Actividad => Prosigue el comentario sobre la película Licorice Pizza a partir de su última oración.

En una época de incertidumbre provocada por una pandemia devastadora y las amenazas nada ficticias de una dura escalada de conflictos bélicos, bien pudiera parecer ociosa una enésima celebración de la excitante vitalidad de la década de los 70, tal como la plantea, en clave de comedia romántica, Licorice Pizza (Paul Thomas Anderson, 2021), una cinta favorita en la próxima entrega de los Óscares. Resulta, sin embargo, difícil sustraerse a la conjunción de varios elementos muy atractivos de la película: las actuaciones espléndidas de Alana Haim y Cooper Hoffman (hijo del memorable Philip Seymour Hoffman), interpretando a los dos jóvenes protagonistas Alana Kane y Gary Valentine; también la destreza con que el cineasta refuerza la acción mediante una formidable banda sonora, y la ambientación escrupulosa de la época, hecha toda de guiños y alusiones pertinentes, como el título Licorice Pizza, que discretamente alude a una cadena independiente de tiendas de discos que bajo ese llamativo nombre de comida chatarra (pizza y caramelos) promovía en la California de los años 70 los éxitos musicales del momento. Nada más apropiado para un filme donde el despertar romántico de Gary Valentine tiene como contrapunto interesante su ambición como intrépido empresario adolescente.
La trama se inspira libremente en una historia real, la de Gary Goetzman, actor y productor hollywoodense, amigo de Anderson, quien en su adolescencia se dedicó a la venta de camas de agua –toda una moda entonces, ahora ya vintage–, y a la difusión de máquinas de juegos manuales, los muy icónicos pinballs. En Licorice Pizza un Gary Valentine de 15años corteja y seduce de modo imaginativo e insistente a Alana Kane, una mujer 10 años mayor que él. La atracción física, por parte suya; intelectual, del lado de la cortejada, propicia un juego de mutuos avances seductores que es toda una delicia contemplar. Los diálogos, estupendos, hacen las veces de un intercambio de caricias y besos, y actos eróticos, que la diferencia de edades, impide no sólo consumar, sino siquiera contemplar, dadas las temibles sanciones penales, pues con toda su audacia como emprendedor comercial, Gary sigue siendo un menor de edad. Sin interesarse en romper en la pantalla ese tabú (hoy más enorme que nunca), o sin permitírselo por una cautelosa autocensura, Paul Thomas Anderson propone una visión edulcorada y muy casta de la relación amorosa entre los dos jóvenes, en el extremo opuesto de aquel espíritu provocador de sus Juegos de placer/Boogie Nights, de 1997, sobre el auge de la industria del porno.

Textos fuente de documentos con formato

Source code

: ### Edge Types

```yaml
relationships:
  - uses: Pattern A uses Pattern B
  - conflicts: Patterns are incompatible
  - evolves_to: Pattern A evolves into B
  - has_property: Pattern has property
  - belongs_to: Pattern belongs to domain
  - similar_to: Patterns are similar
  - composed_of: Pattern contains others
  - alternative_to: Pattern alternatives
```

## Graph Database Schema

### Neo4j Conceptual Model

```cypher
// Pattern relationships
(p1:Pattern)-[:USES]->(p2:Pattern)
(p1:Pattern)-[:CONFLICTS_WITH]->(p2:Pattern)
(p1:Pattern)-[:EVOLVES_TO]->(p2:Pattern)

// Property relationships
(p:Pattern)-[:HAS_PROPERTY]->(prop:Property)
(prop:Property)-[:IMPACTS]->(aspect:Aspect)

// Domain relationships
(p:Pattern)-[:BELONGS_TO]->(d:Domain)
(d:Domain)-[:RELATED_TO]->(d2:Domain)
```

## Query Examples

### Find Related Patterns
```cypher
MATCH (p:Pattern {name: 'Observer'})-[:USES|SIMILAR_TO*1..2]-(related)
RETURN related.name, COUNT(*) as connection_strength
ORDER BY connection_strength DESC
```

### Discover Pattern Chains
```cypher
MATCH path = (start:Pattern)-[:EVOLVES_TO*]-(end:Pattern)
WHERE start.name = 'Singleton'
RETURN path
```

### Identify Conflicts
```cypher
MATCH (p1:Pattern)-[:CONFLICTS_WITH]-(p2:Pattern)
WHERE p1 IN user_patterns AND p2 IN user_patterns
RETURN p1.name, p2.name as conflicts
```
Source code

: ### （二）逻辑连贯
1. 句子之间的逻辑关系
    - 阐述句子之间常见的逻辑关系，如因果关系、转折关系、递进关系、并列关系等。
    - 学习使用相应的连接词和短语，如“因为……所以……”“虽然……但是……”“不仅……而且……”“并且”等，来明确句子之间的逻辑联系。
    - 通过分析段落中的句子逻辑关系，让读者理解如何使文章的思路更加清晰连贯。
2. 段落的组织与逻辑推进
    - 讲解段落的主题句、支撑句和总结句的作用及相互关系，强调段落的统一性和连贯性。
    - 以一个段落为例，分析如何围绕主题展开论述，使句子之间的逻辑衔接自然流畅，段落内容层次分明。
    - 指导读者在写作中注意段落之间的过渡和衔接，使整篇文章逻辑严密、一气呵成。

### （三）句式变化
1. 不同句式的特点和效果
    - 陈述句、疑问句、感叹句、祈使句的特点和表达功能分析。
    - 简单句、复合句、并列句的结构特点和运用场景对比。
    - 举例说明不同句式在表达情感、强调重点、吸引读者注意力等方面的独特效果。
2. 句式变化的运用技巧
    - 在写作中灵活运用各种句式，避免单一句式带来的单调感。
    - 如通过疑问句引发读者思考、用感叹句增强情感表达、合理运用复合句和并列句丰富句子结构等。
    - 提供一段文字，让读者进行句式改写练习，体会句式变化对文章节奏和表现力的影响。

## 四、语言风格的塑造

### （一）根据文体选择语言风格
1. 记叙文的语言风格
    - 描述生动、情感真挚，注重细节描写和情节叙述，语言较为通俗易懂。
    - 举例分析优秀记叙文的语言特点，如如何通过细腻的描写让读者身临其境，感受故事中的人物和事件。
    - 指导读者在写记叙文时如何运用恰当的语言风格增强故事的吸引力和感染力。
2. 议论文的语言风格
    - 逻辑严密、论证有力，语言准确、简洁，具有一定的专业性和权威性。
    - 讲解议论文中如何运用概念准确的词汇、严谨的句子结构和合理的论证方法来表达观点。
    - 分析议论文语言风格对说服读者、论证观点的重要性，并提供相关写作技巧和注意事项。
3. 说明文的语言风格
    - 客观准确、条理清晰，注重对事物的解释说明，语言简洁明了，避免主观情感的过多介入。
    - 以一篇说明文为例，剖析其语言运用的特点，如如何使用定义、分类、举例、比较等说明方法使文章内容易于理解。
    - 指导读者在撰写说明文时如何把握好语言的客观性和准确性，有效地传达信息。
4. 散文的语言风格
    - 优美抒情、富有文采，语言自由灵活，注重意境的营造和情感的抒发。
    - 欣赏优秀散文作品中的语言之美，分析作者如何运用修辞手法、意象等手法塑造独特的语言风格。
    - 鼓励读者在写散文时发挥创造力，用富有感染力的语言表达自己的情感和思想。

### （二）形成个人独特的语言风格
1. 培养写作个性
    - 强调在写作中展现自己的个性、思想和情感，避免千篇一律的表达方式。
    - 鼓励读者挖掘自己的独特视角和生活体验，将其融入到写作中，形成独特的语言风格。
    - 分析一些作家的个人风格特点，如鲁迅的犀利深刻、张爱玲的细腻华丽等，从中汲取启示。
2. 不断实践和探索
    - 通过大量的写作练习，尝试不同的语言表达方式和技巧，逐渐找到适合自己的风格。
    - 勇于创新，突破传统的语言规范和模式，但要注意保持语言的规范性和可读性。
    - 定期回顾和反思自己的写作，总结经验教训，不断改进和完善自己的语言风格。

Resultado de la tarea =>
A la tierna y lúdica trama sentimental que propone Licorice Pizza, se yuxtaponen alusiones puntuales a la crisis energética que en 1973 provocó una escasez de combustibles y largas filas en las gasolineras, lo que llevó a Richard Nixon a proponer severos ahorros de electricidad. Gary Valentine, ya muy activo antes como actor infantil, va ahora a contrapelo de esa austeridad impuesta y da el salto hacia actividades empresariales que de inmediato seducen a Alana Kane. El lenguaje amoroso del joven es el de un pragmático hombre de negocios (“No voy a olvidarte y tampoco tú me vas a olvidar”), mientras ella se afana en afirmar su personalidad independiente en alguna actividad política insustancial.
En este enfrentamiento de vanidades y desencantos de la joven pareja figuran algunos personajes secundarios pintorescos –interpretados por Sean Penn, Tom Waits y Bradley Cooper– instrumentos de una sátira apenas velada a las glorias autocomplacientes, ya gastadas, de la industria hollywoodense, y que aparecen como caricaturas de ese mundo adulto (oscuro, calculador o agresivo) al que se enfrentan, con desparpajo romántico, los dos protagonistas.
El versátil director de Magnolia, El maestro o El hilo fantasma, regresa en esta cinta a su lugar de origen, California, y a su época predilecta, los años 70, para narrar la curiosa fábula de un precoz aprendiz capitalista y su cómplice tenaz en amorosos juegos prohibidos.
Se exhibe en Cineteca Nacional, Cinépolis, Cinemex, Cine Tonalá y Cinemanía.